*** Opening MATERIAL FOR THIS TASK ***

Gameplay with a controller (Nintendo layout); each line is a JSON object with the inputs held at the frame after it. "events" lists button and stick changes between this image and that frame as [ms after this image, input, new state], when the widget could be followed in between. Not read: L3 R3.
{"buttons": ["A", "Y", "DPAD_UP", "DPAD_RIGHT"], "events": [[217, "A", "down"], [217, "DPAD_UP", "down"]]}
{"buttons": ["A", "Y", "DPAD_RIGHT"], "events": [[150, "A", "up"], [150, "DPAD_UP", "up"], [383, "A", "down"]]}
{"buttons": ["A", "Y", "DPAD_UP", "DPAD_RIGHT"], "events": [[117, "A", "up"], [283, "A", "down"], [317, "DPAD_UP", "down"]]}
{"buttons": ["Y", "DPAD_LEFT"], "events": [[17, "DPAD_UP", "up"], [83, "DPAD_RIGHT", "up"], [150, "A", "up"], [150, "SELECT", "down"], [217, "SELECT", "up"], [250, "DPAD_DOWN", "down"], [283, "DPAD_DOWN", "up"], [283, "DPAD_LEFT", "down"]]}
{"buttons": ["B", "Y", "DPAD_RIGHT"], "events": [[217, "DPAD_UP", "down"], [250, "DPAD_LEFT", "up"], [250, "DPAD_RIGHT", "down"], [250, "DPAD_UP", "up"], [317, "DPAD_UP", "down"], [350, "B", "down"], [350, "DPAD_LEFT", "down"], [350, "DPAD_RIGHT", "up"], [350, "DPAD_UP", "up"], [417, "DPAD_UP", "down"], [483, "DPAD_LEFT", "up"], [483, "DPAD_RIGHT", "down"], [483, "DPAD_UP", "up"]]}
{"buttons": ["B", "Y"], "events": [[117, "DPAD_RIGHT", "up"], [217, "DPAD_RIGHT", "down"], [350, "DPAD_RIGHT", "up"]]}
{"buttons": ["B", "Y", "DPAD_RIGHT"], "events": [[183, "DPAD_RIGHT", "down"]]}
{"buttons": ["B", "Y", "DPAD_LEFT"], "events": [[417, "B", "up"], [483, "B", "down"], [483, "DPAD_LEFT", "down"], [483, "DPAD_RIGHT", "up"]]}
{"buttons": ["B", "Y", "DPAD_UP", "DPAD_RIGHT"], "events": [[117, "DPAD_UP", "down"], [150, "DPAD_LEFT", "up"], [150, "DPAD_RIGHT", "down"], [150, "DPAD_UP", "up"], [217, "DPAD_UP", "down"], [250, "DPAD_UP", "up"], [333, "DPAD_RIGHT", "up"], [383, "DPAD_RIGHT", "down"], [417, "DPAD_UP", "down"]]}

*** Closing MATERIAL FOR THIS TASK ***

Every line above should be transcribed exactly.

Gameplay with a controller (Nintendo layout); each line is a JSON object with the inputs held at the frame after it. "events" lists button and stick changes between this image and that frame as [ms after this image, input, new state], when the widget could be followed in between. Not read: L3 R3.
{"buttons": ["A", "Y", "DPAD_UP", "DPAD_RIGHT"], "events": [[217, "A", "down"], [217, "DPAD_UP", "down"]]}
{"buttons": ["A", "Y", "DPAD_RIGHT"], "events": [[150, "A", "up"], [150, "DPAD_UP", "up"], [383, "A", "down"]]}
{"buttons": ["A", "Y", "DPAD_UP", "DPAD_RIGHT"], "events": [[117, "A", "up"], [283, "A", "down"], [317, "DPAD_UP", "down"]]}
{"buttons": ["Y", "DPAD_LEFT"], "events": [[17, "DPAD_UP", "up"], [83, "DPAD_RIGHT", "up"], [150, "A", "up"], [150, "SELECT", "down"], [217, "SELECT", "up"], [250, "DPAD_DOWN", "down"], [283, "DPAD_DOWN", "up"], [283, "DPAD_LEFT", "down"]]}
{"buttons": ["B", "Y", "DPAD_RIGHT"], "events": [[217, "DPAD_UP", "down"], [250, "DPAD_LEFT", "up"], [250, "DPAD_RIGHT", "down"], [250, "DPAD_UP", "up"], [317, "DPAD_UP", "down"], [350, "B", "down"], [350, "DPAD_LEFT", "down"], [350, "DPAD_RIGHT", "up"], [350, "DPAD_UP", "up"], [417, "DPAD_UP", "down"], [483, "DPAD_LEFT", "up"], [483, "DPAD_RIGHT", "down"], [483, "DPAD_UP", "up"]]}
{"buttons": ["B", "Y"], "events": [[117, "DPAD_RIGHT", "up"], [217, "DPAD_RIGHT", "down"], [350, "DPAD_RIGHT", "up"]]}
{"buttons": ["B", "Y", "DPAD_RIGHT"], "events": [[183, "DPAD_RIGHT", "down"]]}
{"buttons": ["B", "Y", "DPAD_LEFT"], "events": [[417, "B", "up"], [483, "B", "down"], [483, "DPAD_LEFT", "down"], [483, "DPAD_RIGHT", "up"]]}
{"buttons": ["B", "Y", "DPAD_UP", "DPAD_RIGHT"], "events": [[117, "DPAD_UP", "down"], [150, "DPAD_LEFT", "up"], [150, "DPAD_RIGHT", "down"], [150, "DPAD_UP", "up"], [217, "DPAD_UP", "down"], [250, "DPAD_UP", "up"], [333, "DPAD_RIGHT", "up"], [383, "DPAD_RIGHT", "down"], [417, "DPAD_UP", "down"]]}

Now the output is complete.